Deuxièmement, les beaux esprits ont immédiatement trouvé quelle mesure prendre : bannir l’usage du drapeau dit confédéré, sachant que l’assassin s’était fait photographier avec ce dangereux instrument à la main. A croire que les braves gens qu’il a trucidés sont morts étouffés dans les plis dudit drapeau. On n’en doute point : cela sauvera sans doute bon nombre de vies, de même que le bannissement de l’emploi du mot nigger[iv].
Quant à réglementer (pour ne pas dire : restreindre) le port d’armes à feu, cela semble moins évident pour pas mal de nos amis amerlocains, puisqu’on apprend qu’un membre de la NRA[v] a déclaré que les victimes seraient encore en vie si elles avaient été armées.
Une telle confusion dans les esprits permettrait-elle d’entrevoir une explication au chaos que sème parfois dans le monde, sans nécessairement penser à mal, une puissance qui a la prétention d’en être le gendarme ?[vi]

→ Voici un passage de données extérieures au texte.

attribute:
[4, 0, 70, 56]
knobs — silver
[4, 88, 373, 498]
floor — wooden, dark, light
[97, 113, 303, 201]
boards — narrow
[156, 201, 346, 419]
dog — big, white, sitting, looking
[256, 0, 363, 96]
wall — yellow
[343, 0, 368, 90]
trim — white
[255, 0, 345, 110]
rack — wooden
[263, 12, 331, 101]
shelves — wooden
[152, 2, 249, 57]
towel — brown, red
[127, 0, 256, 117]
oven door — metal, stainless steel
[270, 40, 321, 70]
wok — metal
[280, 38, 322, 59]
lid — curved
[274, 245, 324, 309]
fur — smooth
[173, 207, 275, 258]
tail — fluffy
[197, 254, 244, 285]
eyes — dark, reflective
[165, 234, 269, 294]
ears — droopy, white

[i] National Association for the Advancement of Colored People, soit Association Nationale pour la Promotion des Personnes de Couleur.
[ii] Voir ici, par exemple, dans Libération (bon, il y a mieux comme source, mais…).
[iii] Sale effet pour les amateurs de vieilles scies : Charleston, South Carolina, cela fait penser à la chanson qui donna son nom à une danse des années 1920 et au Charleston beat… Les amateurs plus pointus de vieux jazz préfèreront peut-être un morceau composé pour profiter du succès du précédent : The Baltimore. Décidément, l’actualité américaine donne à ces noms des résonnances plus sinistres.
[iv] Soit : nègre. Je signale aux censeurs de tout pelage que bien des écrivains américains peu suspects de racisme l’ont assez largement employé, mais il est vrai qu’ils étaient souvent originaires du Sud (je pense par exemple à l’excellente Flannery O’Connor, décidément) et que c’était le plus souvent dans des dialogues. De même, le drapeau dit confédéré, vu d’ici, a plus l’air d’un élément de folklore avec sa dose de commerce. Ce folklore sudiste, au caractère souvent frelaté, Flannery O’Connor, toujours elle, l’a évoqué dans une nouvelle intitulée A Late Encounter with the Enemy.
[v] La puissante National Rifle Association, comme disent nos amis les journalistes.
[vi] Ces quelques réflexions seront avantageusement complétées par celles de Pierre Jova, ici.